Directly to Evelyn’s right, in the back row, Desiree sat beside all the residents of Mercy House: Lucia, Esther, Mei-Li, and Katrina. It was like a multitude of heavenly host appearing to Evelyn to say: Glory to God in the highest. And peace to his people on earth.
Their presence laid a steady hand on her nerves. Her body stilled; her adrenaline factory shut down. She lowered herself into the pew.
Desiree wore a hot pink bandage dress that cut deeply down her chest, wrapped around every bend and bow of her belly, and ended abruptly across her thighs. “You like my Easter finest?” she asked in barely a whisper while her hands outlined her sides. “God wants to admire the shit He made.’” She pressed the sides of her breasts together so that they rose like leavened bread, and her eyes lifted toward the ceiling. “He’s got the best view.”
Evelyn patted Desiree’s knee. “You look beautiful,” she said. Then she leaned forward and extended her hand beyond Desiree. The other four women reached back. Lucia’s face, which had once been swollen and bruised, now looked fresh and strong. A gold pendant in the shape of Haiti glinted on Esther’s chest, and her full lips were painted a more vibrant ruby than Evelyn remembered seeing her wear.
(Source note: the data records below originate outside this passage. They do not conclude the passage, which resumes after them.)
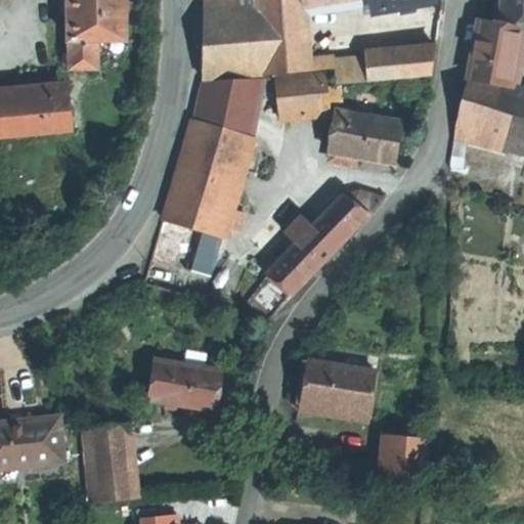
[(125,0),(68,0),(70,42),(98,41),(124,41),(127,41),(126,12),(125,0)]
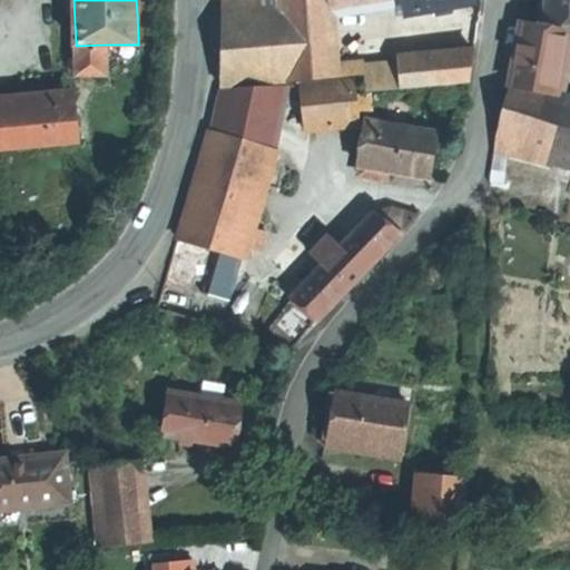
[(222,0),(220,88),(286,81),(282,38),(277,0),(222,0)]
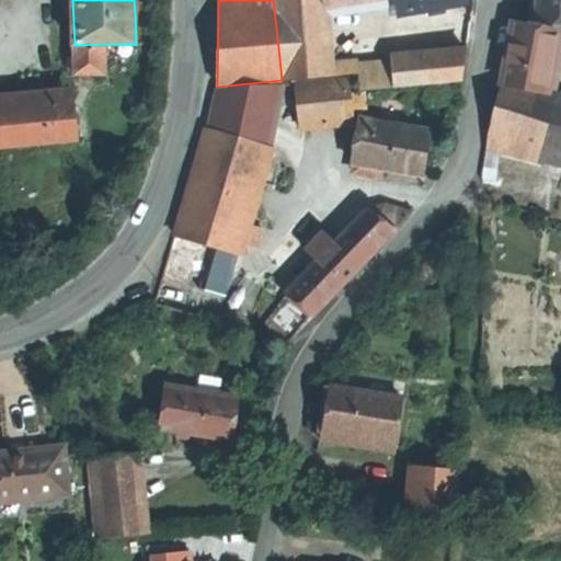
[(323,11),(322,0),(273,0),(277,37),(325,34),(323,11)]
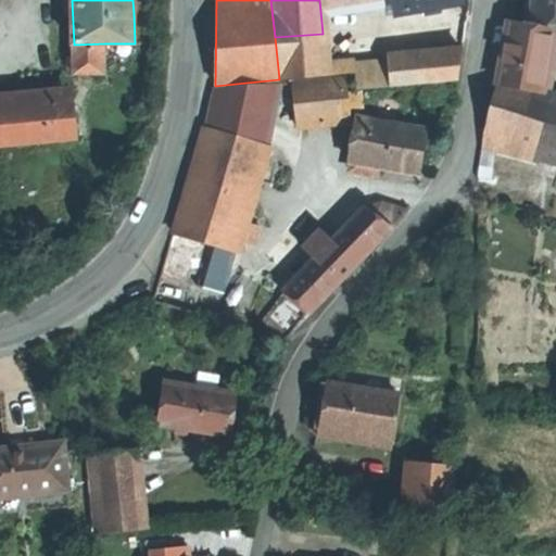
[(319,0),(320,11),(386,0),(319,0)]
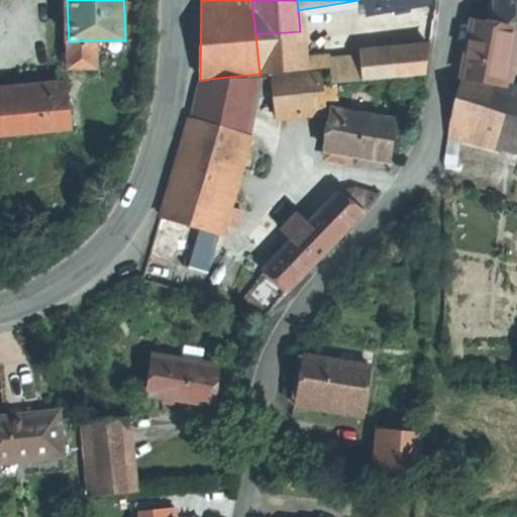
[(365,0),(368,13),(428,2),(427,0),(365,0)]
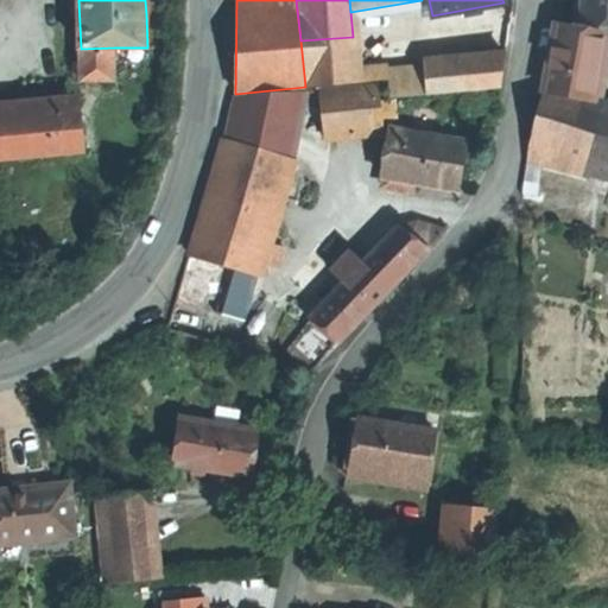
[(607,0),(583,0),(583,20),(607,21),(607,0)]
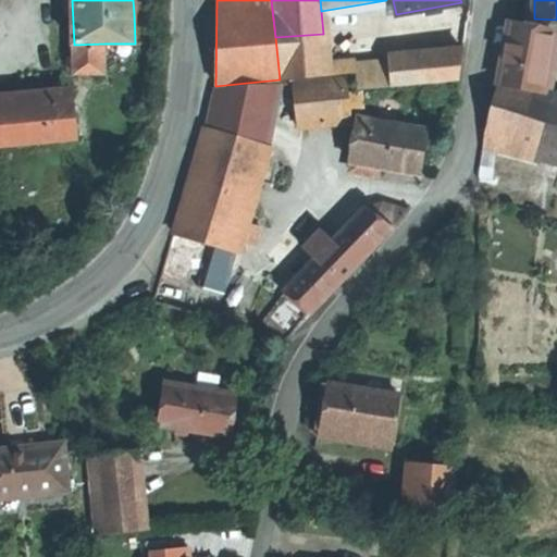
[(498,83),(543,90),(554,31),(544,28),(531,26),(509,22),(498,83)]
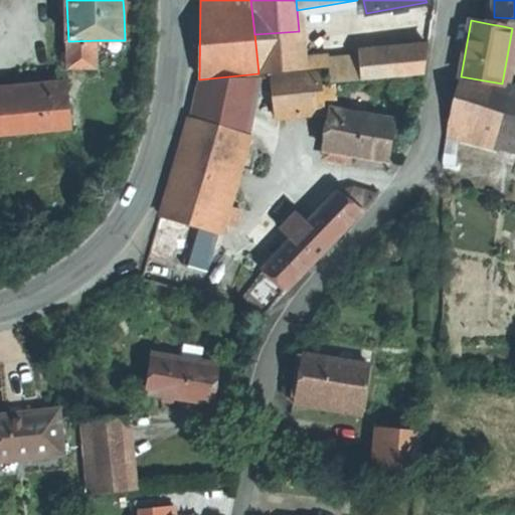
[(254,34),(259,73),(303,69),(300,44),(299,31),(254,34)]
Mei-Li wore a crisp white button-down shirt, collar pressed, and her hair was tied back in a neat, professional twist. Katrina’s hair was streaked with additional highlights; pink strands were now lined up beside shades of purple, blue, and green, like in a unicorn’s mane. But there was somet
hing else—for the first time since Evelyn had known her, Katrina wasn’t wearing earbuds. Evelyn’s fingers grazed theirs. “Good to see you, ladies.”
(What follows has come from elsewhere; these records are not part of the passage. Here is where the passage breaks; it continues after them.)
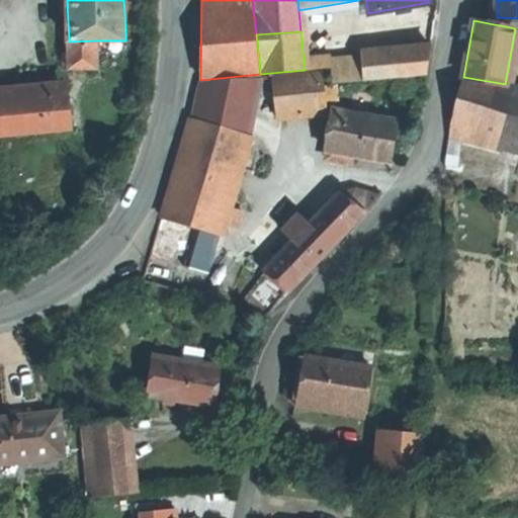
[(97,40),(69,41),(69,71),(97,70),(97,54),(97,40)]
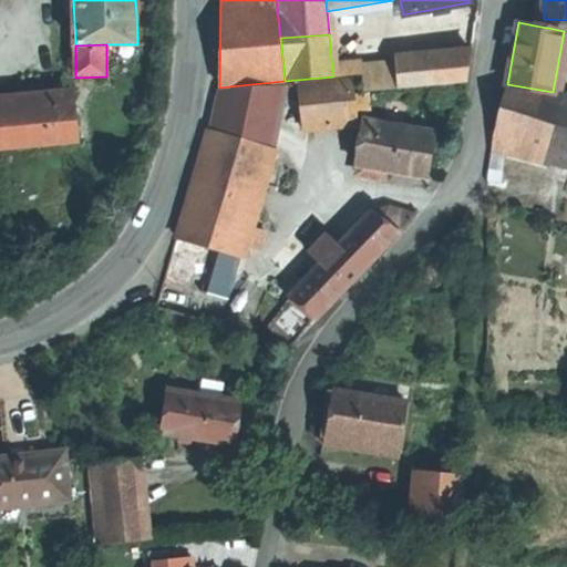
[(135,58),(134,44),(106,44),(106,59),(135,58)]
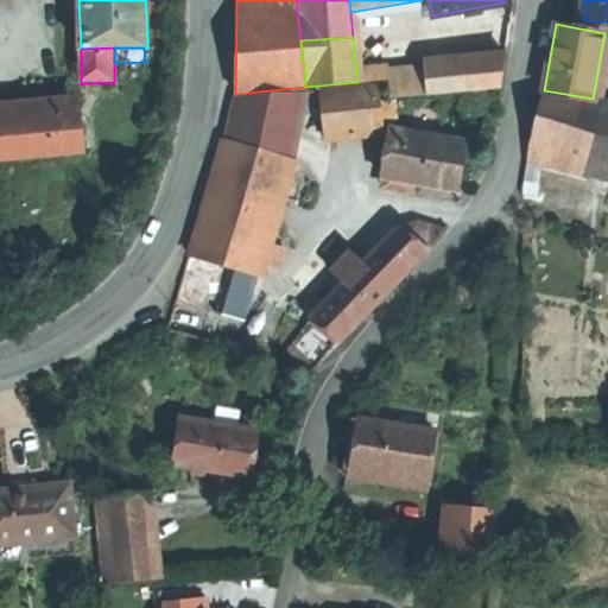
[(354,52),(358,82),(390,80),(386,49),(354,52)]
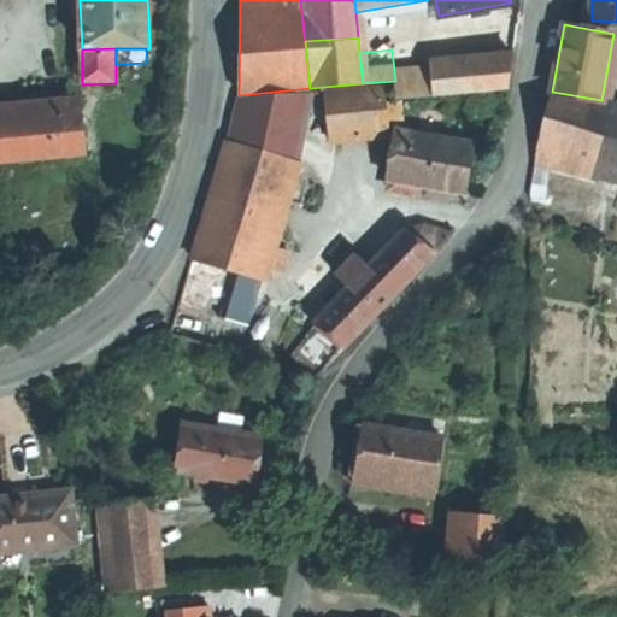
[(507,90),(513,57),(428,64),(432,97),(507,90)]
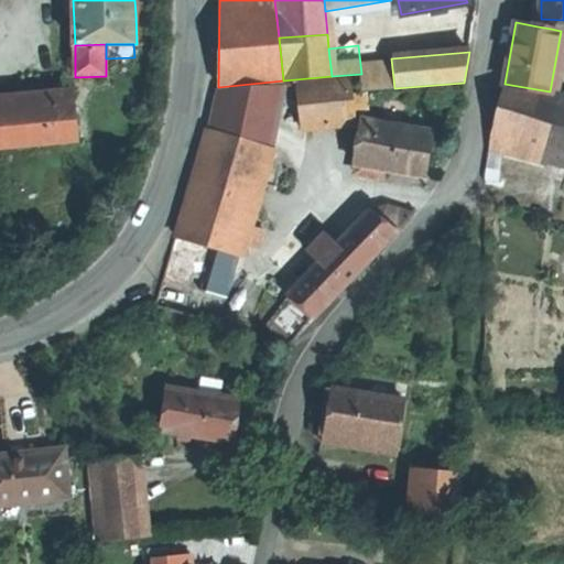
[(353,122),(349,79),(296,85),(301,128),(353,122)]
When she straightened, she spotted a far less pleasant sight: Bishop Hawkins roosted on the sanctuary, in the ornate celebrant chair. He’d left to investigate another order but had returned on Easter to show stability and solidarity during this parish’s time of uncertainty—a nun’s excommunication was no trivial thing. Evelyn knew he’d be there, but shuddered to see him all the same.
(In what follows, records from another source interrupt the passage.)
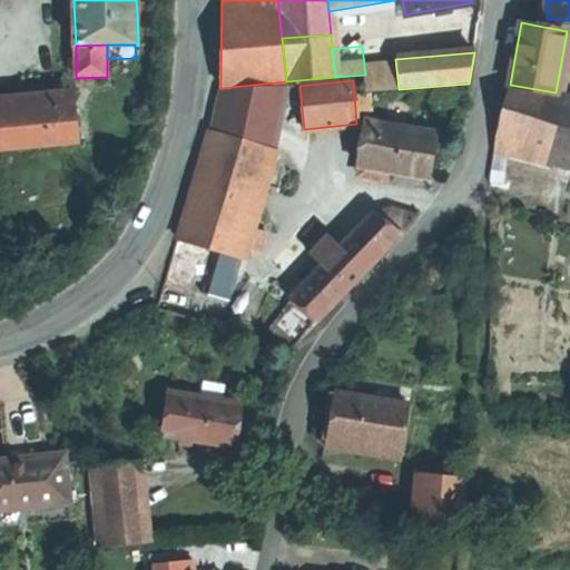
[(569,97),(556,92),(510,85),(509,85),(495,135),(523,143),(569,155),(569,97)]
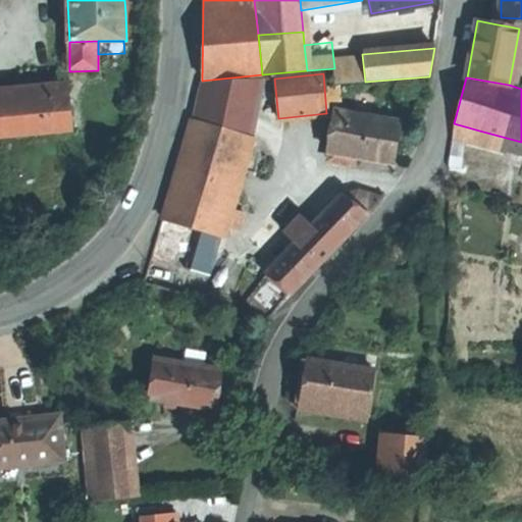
[(202,86),(162,220),(220,238),(223,225),(228,210),(251,132),(262,79),(202,83),(202,86)]
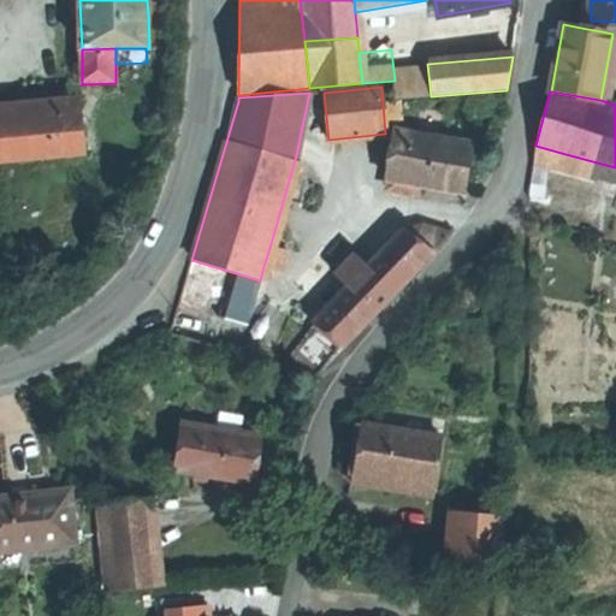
[(0,119),(0,161),(0,163),(87,154),(83,112),(0,119)]
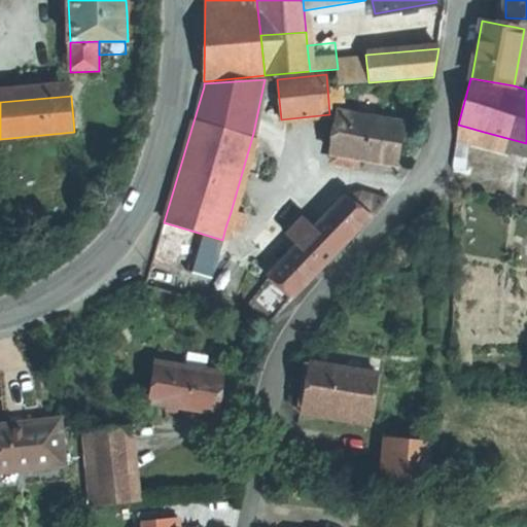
[(347,155),(358,157),(393,164),(397,144),(400,124),(336,111),(328,151),(334,152),(347,154),(347,155)]
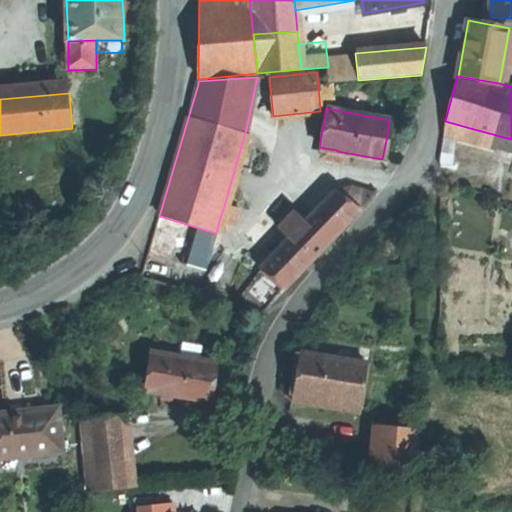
[(511,139),(470,128),(467,139),(511,151),(511,139)]
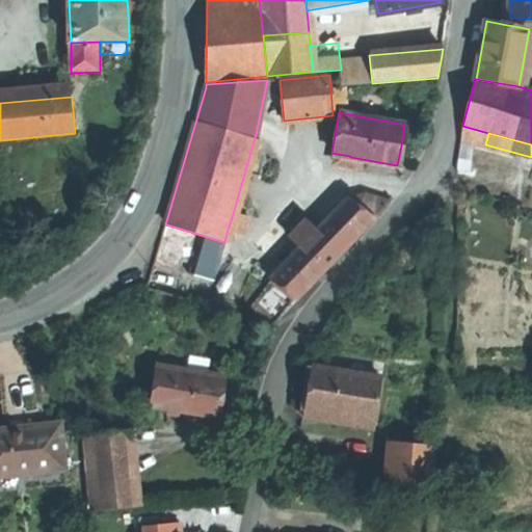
[(360,166),(362,159),(350,157),(350,156),(337,154),(336,162),(360,166)]
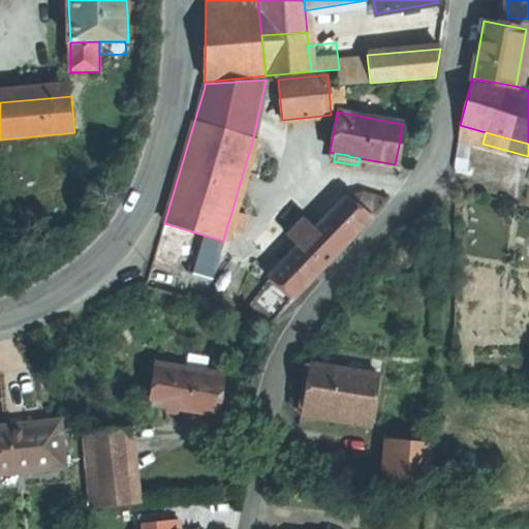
[(347,195),(371,218),(383,205),(387,199),(373,195),(364,192),(347,195)]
If he’d seen her enter, which he undoubtedly had, he was ignoring her—convincingly. He’d had years of practice.
Little bundles of anxiety scaled the interior walls of her stomach. She focused her attention elsewhere in the sanctuary: the vaulted cathedral ceiling with clusters of arches meeting at a central point; morning light streaming through stained glass windows; the altar, set with pristine linens and candles, a table ready for a celebratory meal; behind the altar, a wooden Jesus nailed to his crucifix; evangelists carved into the front of the pulpit. The congregation said, “Lord, have mercy.”
The Mass continued with readings from Acts, Psalms, and Colossians. When it was time for the Gospel, Bishop Hawkins ascended from his perch. He had donned a cream chasuble with a stripe of rich gold embroidery down the front. Evelyn couldn’t make it out from where she sat, but it likely depicted a biblical scene. Such vestments cost thousands of dollars. She thought, You can shroud a rodent in lavish garments, but it doesn’t make him any less of a rodent.
As he approached the pulpit, the congregation rose, but Evelyn remained seated. The residents followed her lead. Desiree’s hand covered hers.
The bishop took a moment to survey the crowd before beginning, perhaps allotting extra time for the reluctant. He wanted everybody on their feet. Finally, he said, “A reading from the holy Gospel according to Luke,” and then he made a big show of tracing crosses over his forehead, mouth, and heart.